PROCEDURAL BACKGROUND

On August 27, 2012, the Court granted in part and denied in part Defendants' Rule 12(b)(6) motion to dismiss Whitted's nine-count Complaint. In particular, the Court dismissed Whitted's state law claims with prejudice due to the Illinois Local Government and Governmental Employees Tort Immunity Act. The Court also dismissed Defendant Cook County Juvenile Detention Center as a Defendant to this lawsuit because it did not have a separate legal existence from the Circuit Court of Cook County. Further, the Court granted Defendants' motion as to Whitted's constitutional claims, but also granted Whitted leave to amend these claims.

On May 3, 2013, the Court granted Defendant Sheriff's Deputies' Rule 12(b)(6) motion to dismiss the Second Amended Complaint because Whitted had failed to identify the individual Defendant Sheriff's Deputies within the applicable limitations period. Further, the Court concluded that equitable tolling did not apply under the circumstances because Whitted had not diligently pursued the identities of the Sheriff's Deputies and had not established that extraordinary circumstances stood in his way.

ANALYSIS

In the present motions to dismiss, Defendants argue that because the Cook County Sheriff's Office it is not a separate legal entity, Whitted has pleaded himself out of court for failing to name the proper Defendant.
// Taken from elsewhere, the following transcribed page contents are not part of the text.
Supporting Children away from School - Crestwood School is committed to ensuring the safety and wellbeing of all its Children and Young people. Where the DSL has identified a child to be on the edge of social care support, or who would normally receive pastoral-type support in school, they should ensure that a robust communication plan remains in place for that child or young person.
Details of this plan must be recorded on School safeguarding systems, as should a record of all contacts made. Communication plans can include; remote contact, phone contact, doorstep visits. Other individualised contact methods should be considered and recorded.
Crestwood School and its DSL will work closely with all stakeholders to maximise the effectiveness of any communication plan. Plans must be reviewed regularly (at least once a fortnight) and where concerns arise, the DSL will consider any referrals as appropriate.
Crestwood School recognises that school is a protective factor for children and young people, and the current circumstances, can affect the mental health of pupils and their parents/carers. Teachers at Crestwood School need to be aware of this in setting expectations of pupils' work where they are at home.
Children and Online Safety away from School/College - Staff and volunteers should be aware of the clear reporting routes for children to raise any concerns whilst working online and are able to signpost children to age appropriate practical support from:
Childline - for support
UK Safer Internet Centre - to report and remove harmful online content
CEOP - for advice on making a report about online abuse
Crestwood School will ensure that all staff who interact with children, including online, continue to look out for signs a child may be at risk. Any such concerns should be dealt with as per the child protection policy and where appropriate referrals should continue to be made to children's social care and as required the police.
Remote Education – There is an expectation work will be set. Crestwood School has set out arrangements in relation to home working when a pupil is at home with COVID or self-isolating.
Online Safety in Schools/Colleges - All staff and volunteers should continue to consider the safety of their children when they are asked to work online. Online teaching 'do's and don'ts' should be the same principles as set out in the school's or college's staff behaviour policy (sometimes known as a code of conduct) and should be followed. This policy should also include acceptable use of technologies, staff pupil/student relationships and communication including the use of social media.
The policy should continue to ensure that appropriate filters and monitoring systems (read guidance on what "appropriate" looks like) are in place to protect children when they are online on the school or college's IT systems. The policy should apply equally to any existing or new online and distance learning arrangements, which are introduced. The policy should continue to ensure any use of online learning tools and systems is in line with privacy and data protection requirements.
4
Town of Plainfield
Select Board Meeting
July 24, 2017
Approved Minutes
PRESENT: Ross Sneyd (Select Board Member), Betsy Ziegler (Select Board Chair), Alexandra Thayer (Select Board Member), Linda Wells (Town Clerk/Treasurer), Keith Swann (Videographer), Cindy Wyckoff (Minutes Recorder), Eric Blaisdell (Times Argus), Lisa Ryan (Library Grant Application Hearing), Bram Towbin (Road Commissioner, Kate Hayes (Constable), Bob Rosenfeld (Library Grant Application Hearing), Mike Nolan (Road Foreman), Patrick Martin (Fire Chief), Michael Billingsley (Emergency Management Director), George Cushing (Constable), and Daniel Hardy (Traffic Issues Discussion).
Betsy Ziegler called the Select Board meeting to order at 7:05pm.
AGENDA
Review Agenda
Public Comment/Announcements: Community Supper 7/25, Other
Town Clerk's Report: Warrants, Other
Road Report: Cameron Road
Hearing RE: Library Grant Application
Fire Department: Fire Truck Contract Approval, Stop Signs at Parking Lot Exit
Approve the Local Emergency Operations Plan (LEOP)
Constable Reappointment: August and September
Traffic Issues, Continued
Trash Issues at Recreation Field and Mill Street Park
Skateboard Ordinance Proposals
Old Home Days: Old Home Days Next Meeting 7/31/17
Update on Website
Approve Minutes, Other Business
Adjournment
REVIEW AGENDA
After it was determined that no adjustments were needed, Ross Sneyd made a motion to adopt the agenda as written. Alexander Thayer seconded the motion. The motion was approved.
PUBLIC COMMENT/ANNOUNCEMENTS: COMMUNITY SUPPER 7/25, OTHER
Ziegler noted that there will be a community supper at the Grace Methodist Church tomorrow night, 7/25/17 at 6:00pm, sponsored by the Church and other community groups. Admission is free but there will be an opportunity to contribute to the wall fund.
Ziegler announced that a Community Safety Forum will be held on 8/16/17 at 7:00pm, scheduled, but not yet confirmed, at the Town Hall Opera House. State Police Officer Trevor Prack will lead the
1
Indeed, the proper Defendant should be the Cook County Sheriff, Thomas Dart. See Halsey v. Cook County Dep't of Corr., No. 13 C 5975, 2013 WL 4674876, at *1 (N.D. Ill. Aug. 30, 2013) (citing Castillo v. Cook County Mail Room Dep't, 990 F.2d 304, 307 (7th Cir. 1993); Leaks v. Dart, No. 13 C 1262, 2013 WL 2285841, at *1 (N.D. Ill. May 22, 2013).

Nevertheless, throughout this lawsuit, the Court and the parties have relied upon Whitted's assertions and allegations against Sheriff Dart in his official capacity. Moreover, Sheriff Dart has been on notice of this lawsuit since Whitted filed his original Complaint as evidenced by the multiple motions to dismiss brought by the Cook County Sheriff's Office's counsel, namely, the Cook County State's Attorney's Office. Accordingly, the Court will not dismiss this lawsuit based on the parties' oversight as to the proper, suable Defendant to this lawsuit. The Court, in its discretion, grants Whitted leave to amend his allegations to include Defendant Cook County Sheriff Thomas Dart as a Defendant to this lawsuit. See Fed.R.Civ.P. 15(a)(2) ("The court should freely give leave when justice so requires.").